### Records supplied

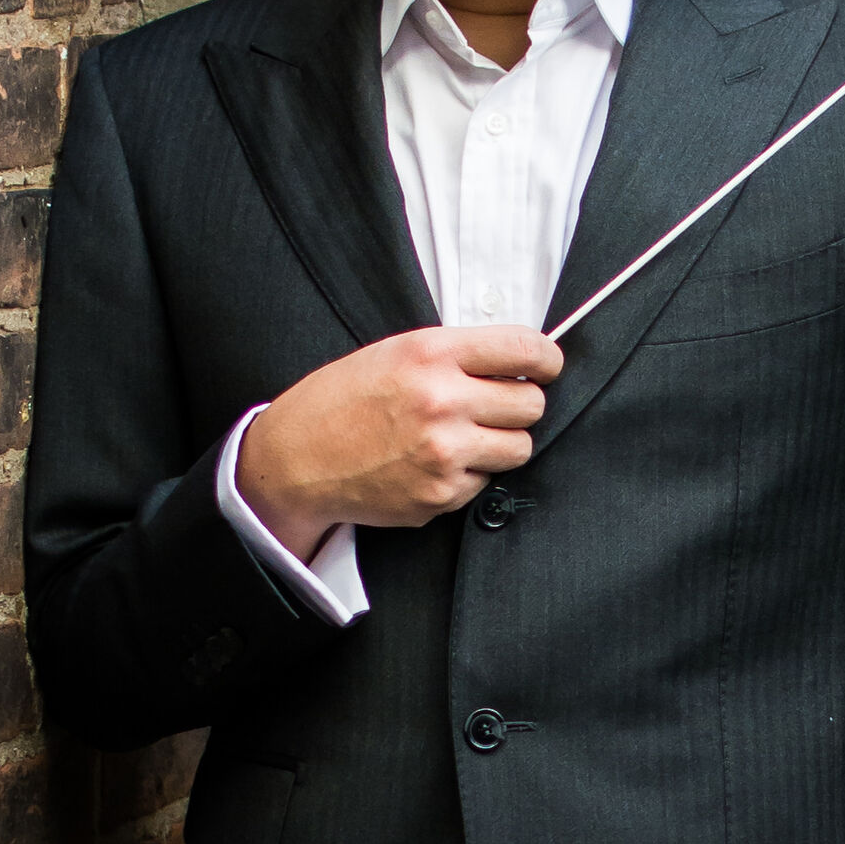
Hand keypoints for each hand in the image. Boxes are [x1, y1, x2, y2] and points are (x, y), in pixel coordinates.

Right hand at [236, 326, 562, 561]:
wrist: (297, 458)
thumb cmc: (345, 399)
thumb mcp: (398, 352)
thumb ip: (458, 354)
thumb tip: (521, 360)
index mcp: (432, 354)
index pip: (525, 349)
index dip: (547, 359)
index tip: (547, 366)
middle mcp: (442, 400)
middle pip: (532, 404)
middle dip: (521, 404)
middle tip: (496, 406)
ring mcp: (443, 452)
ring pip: (520, 448)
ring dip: (501, 443)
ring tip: (465, 436)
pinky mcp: (440, 494)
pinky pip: (485, 482)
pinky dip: (469, 475)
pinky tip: (434, 463)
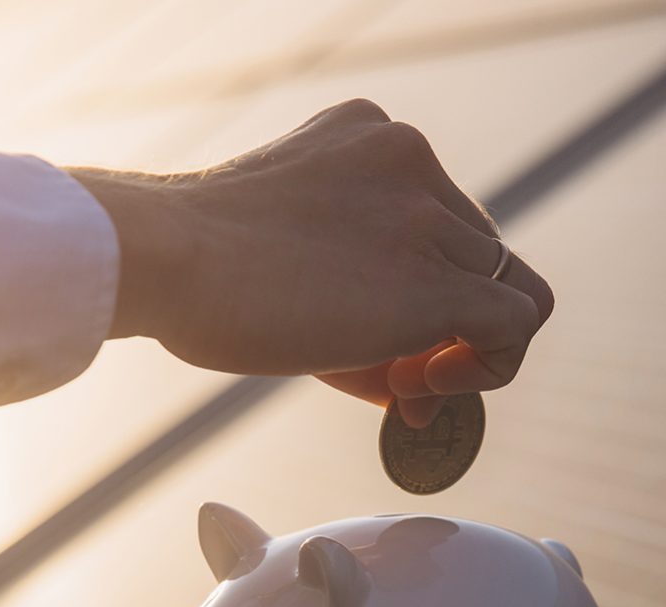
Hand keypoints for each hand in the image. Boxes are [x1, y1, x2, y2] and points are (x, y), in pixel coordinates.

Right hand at [69, 100, 551, 410]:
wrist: (164, 260)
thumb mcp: (288, 260)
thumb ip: (356, 300)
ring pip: (504, 287)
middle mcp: (413, 162)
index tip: (382, 336)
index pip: (436, 225)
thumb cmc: (197, 275)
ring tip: (405, 387)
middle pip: (473, 258)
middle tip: (395, 379)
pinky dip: (490, 367)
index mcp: (374, 142)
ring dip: (460, 349)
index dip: (423, 292)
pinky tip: (428, 390)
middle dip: (441, 324)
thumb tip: (415, 386)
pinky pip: (516, 321)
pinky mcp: (436, 280)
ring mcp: (428, 216)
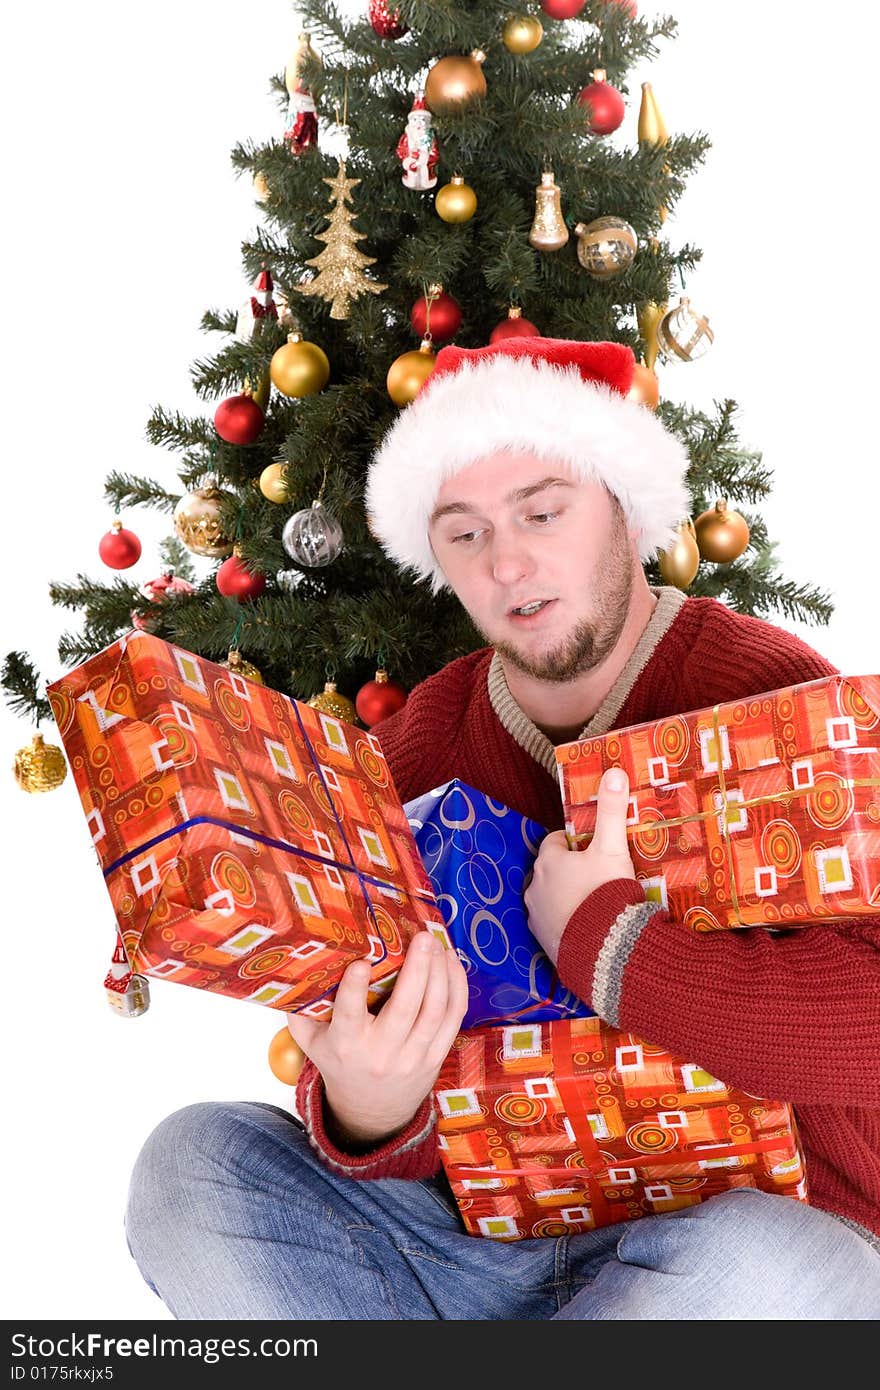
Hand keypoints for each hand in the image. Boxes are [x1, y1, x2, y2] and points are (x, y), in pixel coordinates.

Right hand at [287, 932, 468, 1147]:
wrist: (371, 1111)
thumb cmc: (339, 1062)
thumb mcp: (311, 1042)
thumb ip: (299, 1009)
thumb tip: (290, 966)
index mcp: (347, 1045)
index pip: (350, 1015)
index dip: (355, 989)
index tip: (361, 962)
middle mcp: (382, 1052)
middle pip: (406, 1008)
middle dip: (418, 969)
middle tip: (423, 937)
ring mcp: (413, 1056)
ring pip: (435, 1011)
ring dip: (441, 973)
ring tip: (439, 944)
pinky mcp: (436, 1056)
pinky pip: (453, 1019)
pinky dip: (457, 988)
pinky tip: (452, 964)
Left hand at [525, 768, 635, 964]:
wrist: (602, 951)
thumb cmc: (605, 894)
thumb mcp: (612, 848)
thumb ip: (612, 810)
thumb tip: (614, 772)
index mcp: (548, 860)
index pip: (556, 841)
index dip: (576, 843)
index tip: (595, 849)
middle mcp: (534, 886)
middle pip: (552, 869)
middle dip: (571, 870)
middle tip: (599, 876)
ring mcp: (536, 915)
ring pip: (550, 896)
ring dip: (567, 896)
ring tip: (595, 902)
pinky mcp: (543, 940)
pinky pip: (554, 923)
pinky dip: (567, 921)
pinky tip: (588, 926)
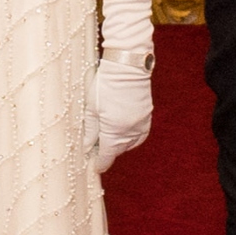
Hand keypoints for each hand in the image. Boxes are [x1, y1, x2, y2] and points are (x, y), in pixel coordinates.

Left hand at [88, 57, 152, 172]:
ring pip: (130, 144)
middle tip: (96, 147)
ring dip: (119, 144)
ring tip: (108, 136)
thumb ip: (90, 131)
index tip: (95, 168)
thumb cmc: (105, 84)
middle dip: (108, 151)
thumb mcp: (91, 108)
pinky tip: (122, 130)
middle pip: (118, 150)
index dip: (100, 163)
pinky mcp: (147, 116)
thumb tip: (87, 148)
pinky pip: (139, 134)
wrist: (127, 66)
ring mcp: (141, 124)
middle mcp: (130, 131)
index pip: (107, 156)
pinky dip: (131, 136)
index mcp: (114, 131)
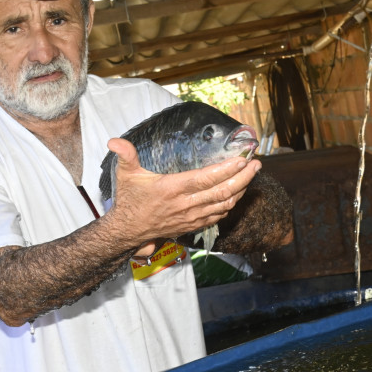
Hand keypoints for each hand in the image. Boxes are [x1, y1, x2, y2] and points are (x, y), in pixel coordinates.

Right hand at [102, 138, 260, 250]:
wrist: (129, 231)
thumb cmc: (130, 201)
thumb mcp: (126, 175)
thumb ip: (125, 156)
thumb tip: (114, 140)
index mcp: (173, 189)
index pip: (206, 179)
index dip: (226, 170)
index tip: (242, 159)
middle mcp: (186, 204)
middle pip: (222, 191)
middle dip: (243, 177)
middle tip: (257, 163)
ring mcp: (192, 216)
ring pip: (225, 204)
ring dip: (241, 189)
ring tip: (252, 174)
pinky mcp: (194, 224)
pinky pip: (219, 215)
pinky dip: (232, 203)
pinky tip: (239, 192)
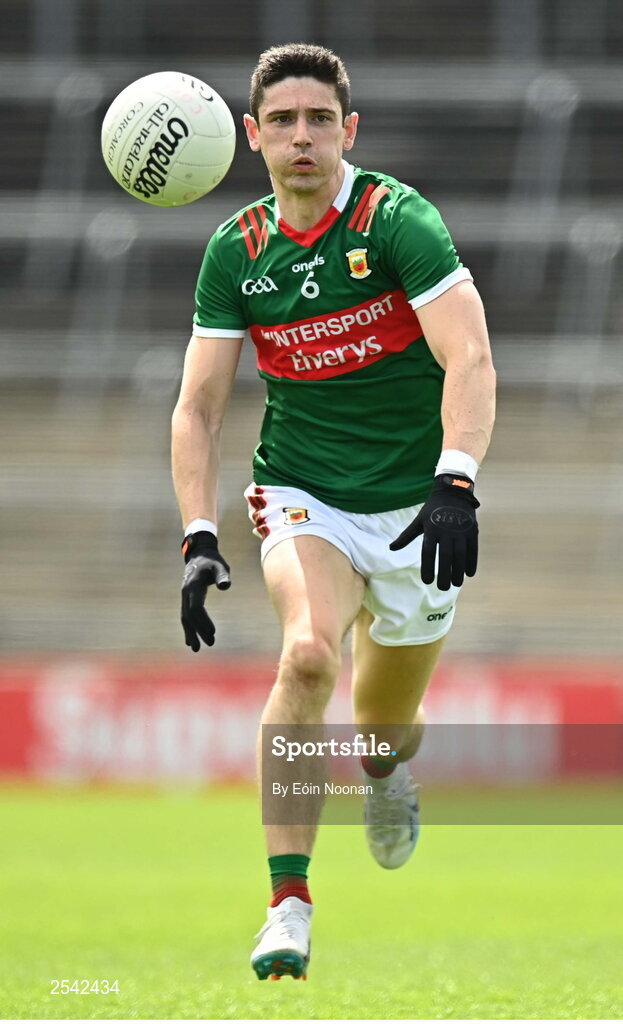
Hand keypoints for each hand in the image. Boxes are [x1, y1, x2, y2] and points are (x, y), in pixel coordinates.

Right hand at [180, 531, 230, 650]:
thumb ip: (222, 576)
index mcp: (193, 586)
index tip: (213, 632)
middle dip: (198, 631)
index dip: (203, 621)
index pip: (196, 607)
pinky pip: (185, 616)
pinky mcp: (186, 599)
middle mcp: (186, 593)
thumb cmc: (213, 561)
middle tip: (210, 643)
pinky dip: (188, 628)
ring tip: (196, 649)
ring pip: (185, 618)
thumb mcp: (220, 566)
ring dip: (190, 633)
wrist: (199, 555)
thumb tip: (225, 586)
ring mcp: (184, 597)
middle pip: (190, 616)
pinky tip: (190, 641)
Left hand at [389, 474, 479, 589]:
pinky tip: (469, 574)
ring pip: (461, 554)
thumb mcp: (418, 521)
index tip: (427, 581)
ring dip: (459, 571)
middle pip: (446, 556)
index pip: (428, 552)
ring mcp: (461, 530)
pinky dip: (472, 562)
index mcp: (431, 529)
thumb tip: (391, 548)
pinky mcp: (472, 530)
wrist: (453, 492)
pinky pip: (473, 549)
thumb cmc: (432, 509)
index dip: (428, 568)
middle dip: (445, 574)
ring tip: (456, 584)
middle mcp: (446, 530)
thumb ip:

### Description of the task
Retype the data exactly as it stands, but keep the images out of your copy.

### Answer box
Hand keypoints for each hand in the image. Boxes are [x1, y1, x2, y2] and points are (x, y), in pixel coordinates.

Right hand at [236, 326, 562, 561]:
wrist: (297, 458)
thumb cmc: (345, 399)
thumb mcp: (398, 352)
thumb ip: (458, 354)
thumb tip: (521, 360)
index mcp: (432, 354)
index pip: (525, 349)
index dip: (547, 359)
index tip: (547, 366)
middle mcp: (442, 400)
middle pip: (532, 404)
middle dip: (521, 404)
middle tip: (496, 406)
ring mcp: (443, 452)
ring pip: (520, 448)
ring dip: (501, 443)
ring tip: (465, 436)
pinky mcp: (440, 494)
pinky pip: (485, 482)
pinky dip: (469, 475)
pinky tip: (434, 463)
Hand keypoints for each hand in the image. Boxes are [x1, y1, x2, y2] and points are (x, y), in pixel coordinates.

Right hand at [69, 100, 551, 410]:
wrist: (164, 260)
thumb mcp: (288, 260)
thumb ip: (356, 300)
ring pip: (504, 287)
middle mcp: (413, 162)
index tip: (382, 336)
index pip: (436, 225)
thumb cmc: (197, 275)
ring tip: (405, 387)
middle pip: (473, 258)
middle tip: (395, 379)
pinky dip: (490, 367)
index mcp: (374, 142)
ring dip: (460, 349)
index dip: (423, 292)
pinky tip: (428, 390)
middle dip: (441, 324)
thumb tip: (415, 386)
pinky pip: (516, 321)
pinky mcp: (436, 280)
ring mcp: (428, 216)
Hand keypoints for each hand in the image. Boxes are [x1, y1, x2, y2] and points are (x, y), in pixel coordinates.

Right hand at [287, 932, 468, 1147]:
wrist: (371, 1111)
thumb cmc: (339, 1062)
thumb mcp: (311, 1042)
thumb ip: (299, 1009)
thumb tip: (290, 966)
index mcp: (347, 1045)
index pip: (350, 1015)
index dip: (355, 989)
index tip: (361, 962)
middle mcp: (382, 1052)
middle pip: (406, 1008)
middle dip: (418, 969)
middle tip: (423, 937)
ring mcp: (413, 1056)
ring pip: (435, 1011)
ring dip: (441, 973)
ring tip: (439, 944)
pinky mcp: (436, 1056)
pinky pip: (453, 1019)
pinky dip: (457, 988)
pinky tip: (452, 964)
Left hand at [525, 768, 635, 964]:
wrist: (602, 951)
thumb cmc: (605, 894)
thumb mcp: (612, 848)
thumb ip: (612, 810)
thumb tip: (614, 772)
index mcp: (548, 860)
index pip: (556, 841)
index dip: (576, 843)
index tip: (595, 849)
middle mcp: (534, 886)
middle pip: (552, 869)
middle dip: (571, 870)
middle tip: (599, 876)
ring mcp: (536, 915)
ring pip: (550, 896)
ring dip: (567, 896)
ring tip: (595, 902)
pinky mcp: (543, 940)
pinky pip: (554, 923)
pinky dip: (567, 921)
pinky tip: (588, 926)
Hand keypoints for each hand in the image. Boxes are [x1, y1, x2, y2] and points are (x, y), in pixel coordinates.

Left hand at [88, 57, 152, 172]:
ring pip: (130, 144)
middle tip: (96, 147)
ring dip: (119, 144)
ring tip: (108, 136)
thumb ip: (90, 131)
index tip: (95, 168)
thumb cmc: (105, 84)
middle dip: (108, 151)
thumb mcp: (91, 108)
pinky tip: (122, 130)
middle pip: (118, 150)
index dip: (100, 163)
pinky mcp: (147, 116)
thumb tip: (87, 148)
pinky pip: (139, 134)
wrist: (127, 66)
ring mcp: (141, 124)
middle mcp: (130, 131)
index pip: (107, 156)
pinky dip: (131, 136)
index mcp: (114, 131)
Hand keypoints for each hand in the image. Boxes are [x1, y1, x2, y2] and points are (x, y), in pixel coordinates.

Right hand at [102, 138, 260, 250]:
wrist: (129, 231)
thumb cmc: (130, 201)
thumb mcp: (126, 175)
thumb ip: (125, 156)
thumb tip: (114, 140)
index mcp: (173, 189)
index pip: (206, 179)
index dip: (226, 170)
index tip: (242, 159)
middle mcp: (186, 204)
middle pip: (222, 191)
middle dip: (243, 177)
middle tip: (257, 163)
ring mcp: (192, 216)
ring pip: (225, 204)
ring dip: (241, 189)
ring tip: (252, 174)
pinky mcp: (194, 224)
pinky pip: (219, 215)
pinky dip: (232, 203)
pinky tip: (239, 192)
Hand keypoints for each hand in the image. Boxes are [x1, y1, x2, y2] and points are (x, y), in pixel coordinates.

Right hand at [180, 531, 230, 650]:
thumb ip: (222, 576)
index mcp: (193, 586)
index tip: (213, 632)
middle dip: (198, 631)
index dip: (203, 621)
index pip: (196, 607)
pinky pip: (185, 616)
pinky mcp: (186, 599)
middle mcp: (186, 593)
thumb cmc: (213, 561)
middle tip: (210, 643)
pinky dip: (188, 628)
ring tip: (196, 649)
ring pip: (185, 618)
thumb mcp: (220, 566)
ring dip: (190, 633)
wrist: (199, 555)
thumb tip: (225, 586)
ring mcp: (184, 597)
middle pip: (190, 616)
pinky tip: (190, 641)
Left hand at [389, 474, 479, 589]:
pinky tip: (469, 574)
ring pip: (461, 554)
thumb mcp: (418, 521)
index tip: (427, 581)
ring dip: (459, 571)
middle pip: (446, 556)
index pip: (428, 552)
ring mcp: (461, 530)
pinky dip: (472, 562)
index mcp: (431, 529)
thumb tip: (391, 548)
pinky mcp: (472, 530)
wrist: (453, 492)
pinky pip: (473, 549)
thumb cmc: (432, 509)
index dip: (428, 568)
middle dip: (445, 574)
ring tip: (456, 584)
middle mcp: (446, 530)
thumb ip:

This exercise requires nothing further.